Those of us within the Cybera office have been watching the open data developments happening across the Rockies with great interest. In July, the B.C. government launched an open data portal — the first provincial jurisdiction to do so in Canada.
On August 27th, the first-ever DataBC Hackathon was held, with developers encouraged to use government data to create useful, publicly-accessible apps. The resulting platforms included an app to find your way through B.C.'s wineries, one that allows you to report invasive species (vegetation and animals) in your area, and a system for helping homeless and displaced people find nearby, available shelters.
That same day, the Honourable Stephanie Cadieux, B.C. Minister of Labour, Citizens Service and Open Government, appeared on Gov 2 TV, an Internet broadcast from Alberta-based fusedlogic TV. She argued that open government is about "engaging with citizens in a different way…[it is] a new direction for us, but we feel it is the way of the future.
"There are a lot of creative and talented people outside of government. To tackle problems, we need to engage the minds of the smartest people to create innovative solutions."
For those of us in the high-tech sector, the campaign for opening up data is not new — this is at the heart of many of Cybera's cloud projects, and will form the main topic of discussion at our upcoming Summit. It is exciting for us to see governments and various members of the public become aware of the opportunities this creates. Open data gives people a new understanding of how the systems around us operate, and what areas may need improving. It allows developers to create information-based apps and programs that can make others' lives easier.
Alberta is not without its Open Government movements — the City of Edmonton has unveiled an Open Data Catalogue that is constantly being updated and extended. And in April 2011, Calgary Mayor Naheed Nenshi piloted a Budget App to allow citizens to keep up-to-date, and even provide input on, the latest budget cycle.
But we have yet to see a provincial open data initiative in Alberta similar to what was launched in B.C., and there are no indications that such a system will be developed.

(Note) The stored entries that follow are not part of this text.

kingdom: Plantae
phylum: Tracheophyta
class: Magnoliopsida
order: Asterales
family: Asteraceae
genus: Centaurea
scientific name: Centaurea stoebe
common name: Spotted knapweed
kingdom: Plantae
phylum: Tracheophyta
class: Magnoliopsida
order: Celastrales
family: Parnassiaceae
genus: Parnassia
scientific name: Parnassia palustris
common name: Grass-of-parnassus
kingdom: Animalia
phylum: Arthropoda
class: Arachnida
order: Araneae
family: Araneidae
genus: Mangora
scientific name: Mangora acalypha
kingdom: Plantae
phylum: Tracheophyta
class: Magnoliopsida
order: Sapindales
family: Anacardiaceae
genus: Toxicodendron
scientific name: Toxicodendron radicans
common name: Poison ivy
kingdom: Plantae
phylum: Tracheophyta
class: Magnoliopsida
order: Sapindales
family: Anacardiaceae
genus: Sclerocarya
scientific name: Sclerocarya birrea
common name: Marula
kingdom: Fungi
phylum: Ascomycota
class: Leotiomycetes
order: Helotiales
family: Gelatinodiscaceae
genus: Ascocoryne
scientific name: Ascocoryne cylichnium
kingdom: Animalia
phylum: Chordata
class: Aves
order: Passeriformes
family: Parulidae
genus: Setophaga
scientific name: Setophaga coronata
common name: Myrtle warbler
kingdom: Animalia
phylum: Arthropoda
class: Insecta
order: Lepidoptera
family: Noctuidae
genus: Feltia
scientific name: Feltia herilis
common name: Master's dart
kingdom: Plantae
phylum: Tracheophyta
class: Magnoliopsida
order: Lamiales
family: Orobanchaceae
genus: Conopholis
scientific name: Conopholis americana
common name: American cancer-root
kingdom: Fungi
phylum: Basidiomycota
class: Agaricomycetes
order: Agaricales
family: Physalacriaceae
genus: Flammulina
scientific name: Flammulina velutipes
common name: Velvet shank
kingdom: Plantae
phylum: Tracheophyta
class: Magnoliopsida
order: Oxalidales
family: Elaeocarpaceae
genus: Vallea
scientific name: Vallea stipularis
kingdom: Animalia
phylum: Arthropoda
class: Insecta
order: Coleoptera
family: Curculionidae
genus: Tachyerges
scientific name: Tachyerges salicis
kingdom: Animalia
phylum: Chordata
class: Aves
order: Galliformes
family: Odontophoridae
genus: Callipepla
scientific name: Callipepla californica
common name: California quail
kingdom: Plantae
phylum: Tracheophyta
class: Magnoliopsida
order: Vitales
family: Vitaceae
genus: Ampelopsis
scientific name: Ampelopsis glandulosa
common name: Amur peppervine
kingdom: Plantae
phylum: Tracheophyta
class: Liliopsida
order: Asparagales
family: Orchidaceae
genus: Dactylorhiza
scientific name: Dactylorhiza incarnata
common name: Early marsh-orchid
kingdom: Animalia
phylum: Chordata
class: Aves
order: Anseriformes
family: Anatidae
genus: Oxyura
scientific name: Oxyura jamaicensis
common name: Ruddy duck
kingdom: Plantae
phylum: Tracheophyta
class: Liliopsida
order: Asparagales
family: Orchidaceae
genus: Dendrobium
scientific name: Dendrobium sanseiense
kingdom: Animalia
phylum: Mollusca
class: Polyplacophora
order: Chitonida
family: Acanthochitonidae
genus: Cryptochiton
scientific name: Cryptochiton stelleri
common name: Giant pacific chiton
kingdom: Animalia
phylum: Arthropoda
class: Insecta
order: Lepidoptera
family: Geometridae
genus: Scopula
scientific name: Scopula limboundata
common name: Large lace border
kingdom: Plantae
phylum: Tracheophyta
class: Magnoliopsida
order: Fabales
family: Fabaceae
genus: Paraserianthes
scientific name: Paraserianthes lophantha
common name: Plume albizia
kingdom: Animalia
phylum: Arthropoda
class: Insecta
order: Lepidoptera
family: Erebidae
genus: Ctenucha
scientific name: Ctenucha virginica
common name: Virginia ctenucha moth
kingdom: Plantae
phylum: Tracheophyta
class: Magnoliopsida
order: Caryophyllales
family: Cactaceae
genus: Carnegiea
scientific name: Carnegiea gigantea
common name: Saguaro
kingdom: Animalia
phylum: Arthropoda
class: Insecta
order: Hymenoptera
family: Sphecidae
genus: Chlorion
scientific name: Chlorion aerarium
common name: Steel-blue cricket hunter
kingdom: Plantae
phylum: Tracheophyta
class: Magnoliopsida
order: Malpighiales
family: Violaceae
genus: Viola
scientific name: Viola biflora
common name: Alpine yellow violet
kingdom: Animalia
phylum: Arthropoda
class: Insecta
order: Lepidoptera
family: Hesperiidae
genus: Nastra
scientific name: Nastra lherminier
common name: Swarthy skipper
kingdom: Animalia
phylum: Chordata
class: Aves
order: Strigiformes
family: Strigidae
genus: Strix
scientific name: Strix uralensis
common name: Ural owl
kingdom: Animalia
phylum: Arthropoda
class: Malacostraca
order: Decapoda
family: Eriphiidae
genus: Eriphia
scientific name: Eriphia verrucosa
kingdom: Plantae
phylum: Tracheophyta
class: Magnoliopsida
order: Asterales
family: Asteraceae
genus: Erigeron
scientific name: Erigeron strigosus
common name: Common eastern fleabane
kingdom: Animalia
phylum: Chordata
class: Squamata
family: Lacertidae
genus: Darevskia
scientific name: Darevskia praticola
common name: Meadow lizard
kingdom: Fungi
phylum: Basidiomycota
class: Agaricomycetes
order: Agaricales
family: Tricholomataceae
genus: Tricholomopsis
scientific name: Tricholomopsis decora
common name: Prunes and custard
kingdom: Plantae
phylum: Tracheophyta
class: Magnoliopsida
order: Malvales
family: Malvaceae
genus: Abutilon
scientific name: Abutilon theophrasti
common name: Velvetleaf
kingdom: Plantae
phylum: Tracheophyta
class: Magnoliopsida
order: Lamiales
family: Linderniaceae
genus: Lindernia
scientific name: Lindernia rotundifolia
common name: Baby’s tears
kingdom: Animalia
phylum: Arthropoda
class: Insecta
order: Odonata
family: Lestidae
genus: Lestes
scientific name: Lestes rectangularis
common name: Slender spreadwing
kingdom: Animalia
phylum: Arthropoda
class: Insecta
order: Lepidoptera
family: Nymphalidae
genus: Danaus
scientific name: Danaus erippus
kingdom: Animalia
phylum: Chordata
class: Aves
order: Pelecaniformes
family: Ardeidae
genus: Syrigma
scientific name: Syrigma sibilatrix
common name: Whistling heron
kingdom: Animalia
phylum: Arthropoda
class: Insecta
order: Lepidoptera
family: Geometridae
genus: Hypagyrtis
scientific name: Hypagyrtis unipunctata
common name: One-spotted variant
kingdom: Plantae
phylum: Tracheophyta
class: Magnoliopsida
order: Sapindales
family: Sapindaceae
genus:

This is a big concern for Terence Gannon, one of the speakers at Cybera's upcoming Summit, and Founder and President of Intellog Inc, a Calgary-based developer of web-based search, data management and collaboration tools for petroleum producers. For more than four years, Gannon has been battling with the provincially-run Energy Resources Conservation Board (ERCB) to make its index of Albertan oil and gas wells freely available. "There are records on approximately 400,000 wells in Alberta, all of which have unique characteristics," says Gannon. The ERCB's monthly General Well Data File provides this information; it comes with a mandatory fee of $66,491, and ongoing maintenance fees of about $1,000 per month (read more here).
"This is far too expensive for independent entrepreneurs who want to build applications based on this information," notes Gannon. "At the very least, there is a host of great Apps that are not getting developed because this information is not freely available." Gannon says he has asked the ERCB to release the General Well Data File to him, saying he would post it on Intellog's website as an open-source, searchable document that can be freely accessed by anyone. The ERCB declined his request, and his case now resides with Alberta's Freedom of Information and Privacy Act Commisioner. (You can see Gannon's documentation of his campaign here).
"It's disconcerting to see British Columbia launch an open data portal, while we have to fight the Alberta government to get access information which is rightfully ours in the first place," says Gannon.
While it's difficult to make any judgements based on this case alone, certainly the argument can be made, as the above examples have shown, that the public generally does benefit when government data should be freely available.
"I would encourage other provincial governments to look at [open data] and see what they can do," noted Cadieux. "There's tremendous opportunity to build on the expertise that's evolving. And ultimately, the old ways of doing business are not going to cut it going forward."
We look with interest to see how Gannon's case plays out, and to see what future there is — and hopefully there will be a future — for Alberta's own open data portal.